*Compito 1*:
Rispondi a queste domande sull'articolo:
(a) Da chi è scappata la donna?
(b) Da quanto tempo lei e la figlia sono rientrate in Italia?
(c) Chi ha informato della sua vicenda?
*Compito 2*: Riscrivi la parte dell'articolo che comincia con le parole contenenti "29 Aprile 2015" e termina con "fermare le lacrime.", sostituendo "rabbia" con "collera".

*Brano citato*:

«In cella senza un motivo, consolata da una nigeriana»

29 Aprile 2015

TERAMO. «Io sono tornata in Italia con tutte le autorizzazioni necessarie e non ho mai fatto nessun falso. Sono scappata da un compagno e da un padre violento che però non ci lascia in pace». Fa...

TERAMO. «Io sono tornata in Italia con tutte le autorizzazioni necessarie e non ho mai fatto nessun falso. Sono scappata da un compagno e da un padre violento che però non ci lascia in pace». Fa fatica a trattenere la rabbia, ad arginare l’emozione, a fermare le lacrime.

Anna (la chiameremo con un nome di fantasia) è una donna determinata, ma soprattutto è una mamma coraggiosa. «Ho trascorso una giornata in mezzo in carcere senza sapere il motivo», racconta al telefono, «mai e poi mai avrei potuto immaginare una cosa di questo genere anche perchè io e mia figlia siamo rientrate in Italia da più di un anno e in questo arco di tempo lui si sarà fatto sentire un paio di volte. E’ una vicenda assurda, ma nel Venezuela degli ultimi anni tutto è assurdo e non c’è più legge che tenga. Io mi sono trovata a dover fare una scelta e l’ho fatta nel rispetto di tutte le regole. Ho informato della mia vicenda il consolato italiano a Caracas che mi è stato sempre vicino e quando sono tornata in Italia ho subito presentato un’altra denuncia di maltrattamento nei confronti del mio ex convivente».

(Voci di dati archiviate)

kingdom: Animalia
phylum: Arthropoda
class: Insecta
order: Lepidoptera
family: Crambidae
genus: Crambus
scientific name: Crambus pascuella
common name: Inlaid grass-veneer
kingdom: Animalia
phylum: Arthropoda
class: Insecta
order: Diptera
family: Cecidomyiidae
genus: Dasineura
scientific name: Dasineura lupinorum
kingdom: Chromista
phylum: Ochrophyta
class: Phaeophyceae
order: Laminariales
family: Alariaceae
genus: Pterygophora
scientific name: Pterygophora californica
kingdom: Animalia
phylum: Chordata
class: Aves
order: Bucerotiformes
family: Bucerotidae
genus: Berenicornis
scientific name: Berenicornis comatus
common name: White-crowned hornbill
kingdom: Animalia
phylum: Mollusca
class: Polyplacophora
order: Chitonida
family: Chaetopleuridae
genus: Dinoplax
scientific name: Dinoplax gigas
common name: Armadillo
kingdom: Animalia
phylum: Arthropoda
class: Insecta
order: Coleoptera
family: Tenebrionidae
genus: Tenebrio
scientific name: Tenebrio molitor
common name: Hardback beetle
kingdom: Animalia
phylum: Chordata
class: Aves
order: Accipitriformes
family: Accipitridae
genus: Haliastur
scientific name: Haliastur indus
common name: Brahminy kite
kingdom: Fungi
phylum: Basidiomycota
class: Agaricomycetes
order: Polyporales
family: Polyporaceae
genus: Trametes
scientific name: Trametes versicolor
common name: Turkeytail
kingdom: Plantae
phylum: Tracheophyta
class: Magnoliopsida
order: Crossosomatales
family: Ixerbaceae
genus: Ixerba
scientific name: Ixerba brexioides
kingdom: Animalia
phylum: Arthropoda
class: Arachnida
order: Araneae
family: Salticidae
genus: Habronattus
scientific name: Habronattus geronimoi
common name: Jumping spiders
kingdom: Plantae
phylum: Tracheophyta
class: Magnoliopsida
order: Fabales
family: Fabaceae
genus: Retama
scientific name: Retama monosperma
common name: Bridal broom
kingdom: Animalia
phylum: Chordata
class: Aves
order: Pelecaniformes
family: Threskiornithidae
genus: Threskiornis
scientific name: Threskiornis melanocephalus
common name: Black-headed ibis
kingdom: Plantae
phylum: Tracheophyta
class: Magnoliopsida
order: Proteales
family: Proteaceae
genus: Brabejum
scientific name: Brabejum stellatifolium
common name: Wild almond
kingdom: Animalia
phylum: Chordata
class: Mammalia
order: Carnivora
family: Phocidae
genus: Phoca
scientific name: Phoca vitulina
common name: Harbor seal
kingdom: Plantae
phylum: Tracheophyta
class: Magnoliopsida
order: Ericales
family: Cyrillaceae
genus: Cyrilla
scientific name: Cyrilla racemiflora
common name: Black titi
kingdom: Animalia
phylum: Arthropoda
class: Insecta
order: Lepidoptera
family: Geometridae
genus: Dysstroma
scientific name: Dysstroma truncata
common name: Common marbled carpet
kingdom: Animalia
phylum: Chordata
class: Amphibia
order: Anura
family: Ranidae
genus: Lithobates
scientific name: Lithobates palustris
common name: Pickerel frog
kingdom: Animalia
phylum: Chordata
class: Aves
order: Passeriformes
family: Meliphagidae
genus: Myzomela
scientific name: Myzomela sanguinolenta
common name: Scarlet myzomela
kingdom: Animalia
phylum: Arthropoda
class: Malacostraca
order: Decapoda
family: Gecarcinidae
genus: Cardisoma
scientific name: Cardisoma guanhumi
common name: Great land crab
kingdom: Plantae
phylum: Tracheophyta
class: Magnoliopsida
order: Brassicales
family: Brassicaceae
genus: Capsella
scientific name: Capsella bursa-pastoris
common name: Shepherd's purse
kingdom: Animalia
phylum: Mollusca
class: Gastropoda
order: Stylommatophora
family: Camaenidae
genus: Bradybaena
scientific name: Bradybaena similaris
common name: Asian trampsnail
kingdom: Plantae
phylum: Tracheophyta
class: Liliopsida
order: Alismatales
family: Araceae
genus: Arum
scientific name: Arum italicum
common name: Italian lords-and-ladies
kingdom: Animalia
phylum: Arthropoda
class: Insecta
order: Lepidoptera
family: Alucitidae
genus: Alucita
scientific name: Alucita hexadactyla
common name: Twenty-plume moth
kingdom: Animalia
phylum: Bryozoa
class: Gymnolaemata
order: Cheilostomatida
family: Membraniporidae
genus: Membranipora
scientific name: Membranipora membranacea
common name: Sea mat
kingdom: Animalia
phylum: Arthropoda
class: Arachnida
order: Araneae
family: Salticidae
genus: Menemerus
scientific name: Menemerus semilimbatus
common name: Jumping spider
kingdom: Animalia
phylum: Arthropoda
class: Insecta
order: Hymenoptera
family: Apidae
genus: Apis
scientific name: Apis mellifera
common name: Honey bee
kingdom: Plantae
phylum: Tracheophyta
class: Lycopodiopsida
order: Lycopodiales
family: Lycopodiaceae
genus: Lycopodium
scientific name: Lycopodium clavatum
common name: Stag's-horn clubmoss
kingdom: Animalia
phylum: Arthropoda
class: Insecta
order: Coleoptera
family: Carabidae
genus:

*Risposta 1*:
(a) Da un compagno e da un padre violento.
(b) Da più di un anno.
(c) Il consolato italiano a Caracas.

*Risposta 2*:
29 Aprile 2015

TERAMO. «Io sono tornata in Italia con tutte le autorizzazioni necessarie e non ho mai fatto nessun falso. Sono scappata da un compagno e da un padre violento che però non ci lascia in pace». Fa...

TERAMO. «Io sono tornata in Italia con tutte le autorizzazioni necessarie e non ho mai fatto nessun falso. Sono scappata da un compagno e da un padre violento che però non ci lascia in pace». Fa fatica a trattenere la collera, ad arginare l’emozione, a fermare le lacrime.